▶ _Task to complete_: In the listing that follows, locate the line containing "left ear: (230, 191)" and the line containing "right ankle: (225, 606)". Retype exactly those two lines and every line between them, and nothing more.

▶ _Provided records_:
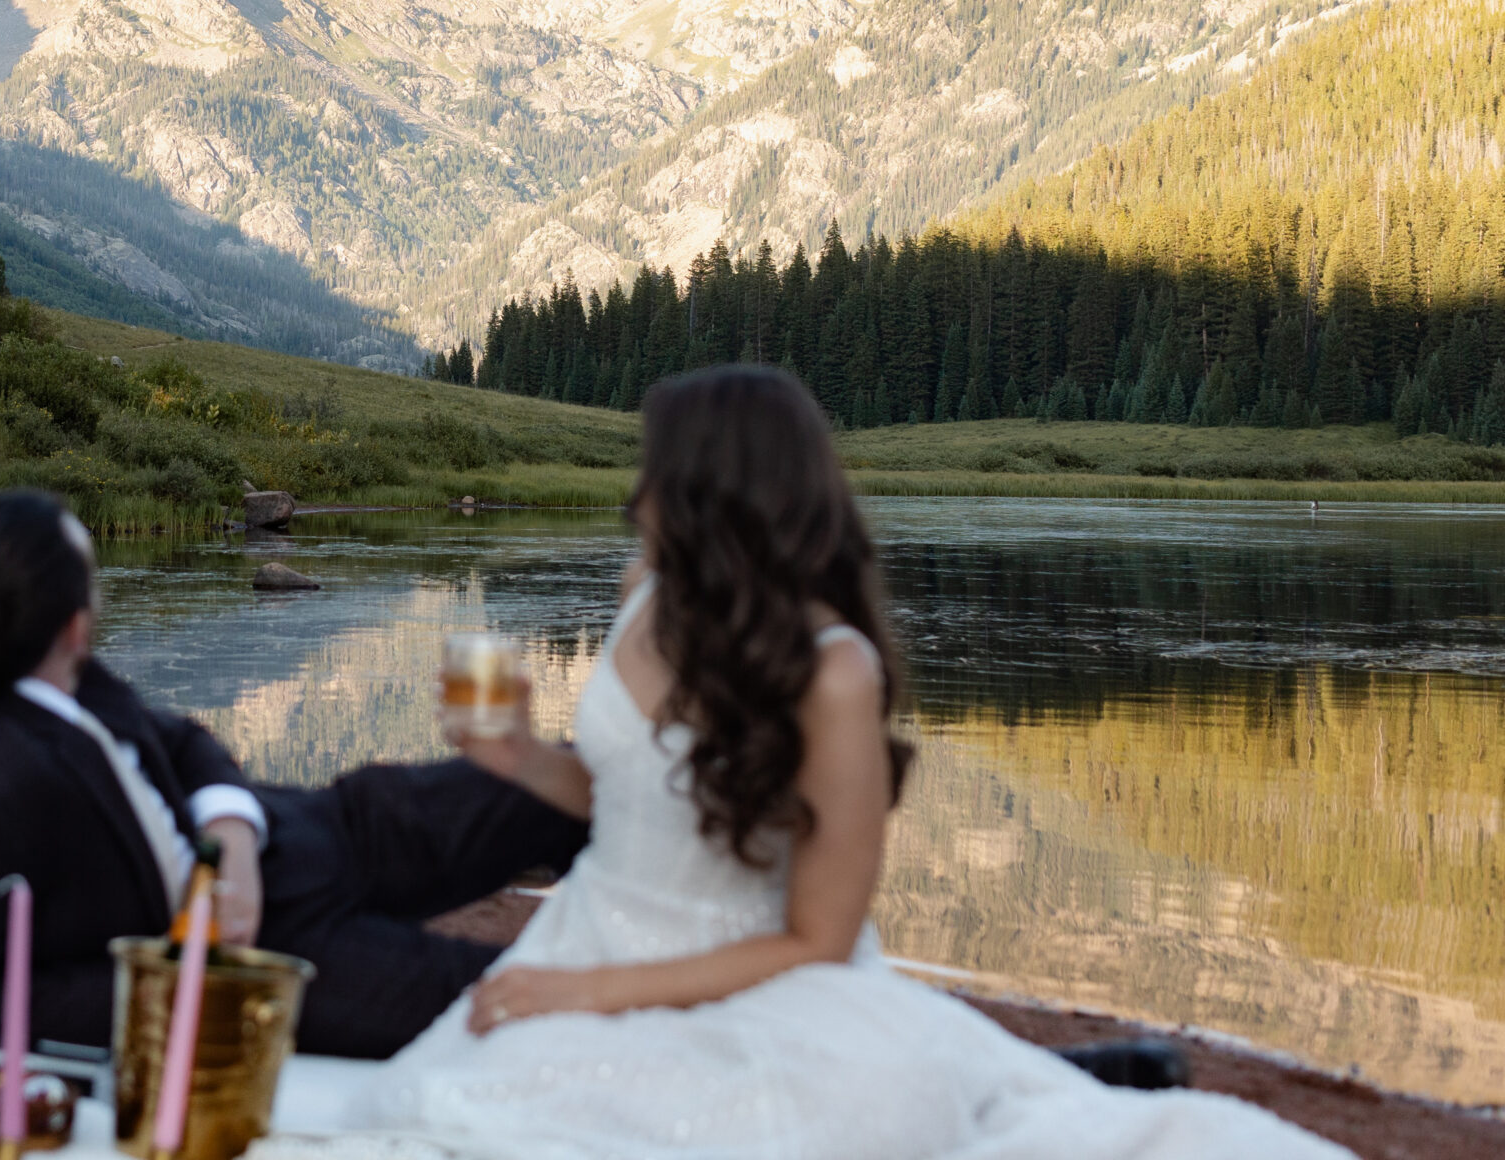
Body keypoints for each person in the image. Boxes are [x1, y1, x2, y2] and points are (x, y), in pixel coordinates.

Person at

--

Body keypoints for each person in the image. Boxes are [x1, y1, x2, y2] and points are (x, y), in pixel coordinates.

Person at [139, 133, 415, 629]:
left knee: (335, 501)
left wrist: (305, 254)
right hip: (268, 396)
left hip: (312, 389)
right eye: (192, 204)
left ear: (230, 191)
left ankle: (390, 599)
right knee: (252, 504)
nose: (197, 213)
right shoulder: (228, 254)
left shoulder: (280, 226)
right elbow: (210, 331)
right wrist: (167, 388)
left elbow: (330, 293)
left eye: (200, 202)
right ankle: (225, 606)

▶ _Response to this task_:
left ear: (230, 191)
left ankle: (390, 599)
right knee: (252, 504)
nose: (197, 213)
right shoulder: (228, 254)
left shoulder: (280, 226)
right elbow: (210, 331)
right wrist: (167, 388)
left elbow: (330, 293)
left eye: (200, 202)
right ankle: (225, 606)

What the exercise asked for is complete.